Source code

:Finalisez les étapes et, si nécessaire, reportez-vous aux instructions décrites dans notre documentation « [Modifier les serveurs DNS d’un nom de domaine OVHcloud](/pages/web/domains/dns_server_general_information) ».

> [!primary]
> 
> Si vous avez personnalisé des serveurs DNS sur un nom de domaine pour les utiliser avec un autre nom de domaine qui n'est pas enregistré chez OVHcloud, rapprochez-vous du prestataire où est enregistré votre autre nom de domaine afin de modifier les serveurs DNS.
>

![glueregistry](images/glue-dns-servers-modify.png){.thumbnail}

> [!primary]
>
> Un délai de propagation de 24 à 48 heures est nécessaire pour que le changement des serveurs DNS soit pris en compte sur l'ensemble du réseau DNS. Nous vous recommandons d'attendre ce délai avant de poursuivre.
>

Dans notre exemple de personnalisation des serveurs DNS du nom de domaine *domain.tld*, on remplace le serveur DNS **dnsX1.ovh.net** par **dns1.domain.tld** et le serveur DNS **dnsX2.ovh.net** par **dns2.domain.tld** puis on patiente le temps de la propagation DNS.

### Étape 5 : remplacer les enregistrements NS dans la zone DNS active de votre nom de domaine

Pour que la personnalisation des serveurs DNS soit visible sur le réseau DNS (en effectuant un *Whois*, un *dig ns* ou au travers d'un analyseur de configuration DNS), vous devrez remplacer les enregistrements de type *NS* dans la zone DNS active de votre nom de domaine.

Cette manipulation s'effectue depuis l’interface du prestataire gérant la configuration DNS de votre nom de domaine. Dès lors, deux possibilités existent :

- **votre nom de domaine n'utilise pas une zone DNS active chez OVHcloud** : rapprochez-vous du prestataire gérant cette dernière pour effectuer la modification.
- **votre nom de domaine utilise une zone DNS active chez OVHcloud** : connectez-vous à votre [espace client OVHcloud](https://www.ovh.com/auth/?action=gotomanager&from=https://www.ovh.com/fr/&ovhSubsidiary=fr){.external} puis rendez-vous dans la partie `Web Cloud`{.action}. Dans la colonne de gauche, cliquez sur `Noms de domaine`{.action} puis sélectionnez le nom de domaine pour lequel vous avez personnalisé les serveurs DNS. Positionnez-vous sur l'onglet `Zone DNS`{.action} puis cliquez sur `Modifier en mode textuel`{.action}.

> What you are asked to do
The material is to be written out once more, exactly and in full.

> Answer box
Source code

:Finalisez les étapes et, si nécessaire, reportez-vous aux instructions décrites dans notre documentation « [Modifier les serveurs DNS d’un nom de domaine OVHcloud](/pages/web/domains/dns_server_general_information) ».

> [!primary]
> 
> Si vous avez personnalisé des serveurs DNS sur un nom de domaine pour les utiliser avec un autre nom de domaine qui n'est pas enregistré chez OVHcloud, rapprochez-vous du prestataire où est enregistré votre autre nom de domaine afin de modifier les serveurs DNS.
>

![glueregistry](images/glue-dns-servers-modify.png){.thumbnail}

> [!primary]
>
> Un délai de propagation de 24 à 48 heures est nécessaire pour que le changement des serveurs DNS soit pris en compte sur l'ensemble du réseau DNS. Nous vous recommandons d'attendre ce délai avant de poursuivre.
>

Dans notre exemple de personnalisation des serveurs DNS du nom de domaine *domain.tld*, on remplace le serveur DNS **dnsX1.ovh.net** par **dns1.domain.tld** et le serveur DNS **dnsX2.ovh.net** par **dns2.domain.tld** puis on patiente le temps de la propagation DNS.

### Étape 5 : remplacer les enregistrements NS dans la zone DNS active de votre nom de domaine

Pour que la personnalisation des serveurs DNS soit visible sur le réseau DNS (en effectuant un *Whois*, un *dig ns* ou au travers d'un analyseur de configuration DNS), vous devrez remplacer les enregistrements de type *NS* dans la zone DNS active de votre nom de domaine.

Cette manipulation s'effectue depuis l’interface du prestataire gérant la configuration DNS de votre nom de domaine. Dès lors, deux possibilités existent :

- **votre nom de domaine n'utilise pas une zone DNS active chez OVHcloud** : rapprochez-vous du prestataire gérant cette dernière pour effectuer la modification.
- **votre nom de domaine utilise une zone DNS active chez OVHcloud** : connectez-vous à votre [espace client OVHcloud](https://www.ovh.com/auth/?action=gotomanager&from=https://www.ovh.com/fr/&ovhSubsidiary=fr){.external} puis rendez-vous dans la partie `Web Cloud`{.action}. Dans la colonne de gauche, cliquez sur `Noms de domaine`{.action} puis sélectionnez le nom de domaine pour lequel vous avez personnalisé les serveurs DNS. Positionnez-vous sur l'onglet `Zone DNS`{.action} puis cliquez sur `Modifier en mode textuel`{.action}.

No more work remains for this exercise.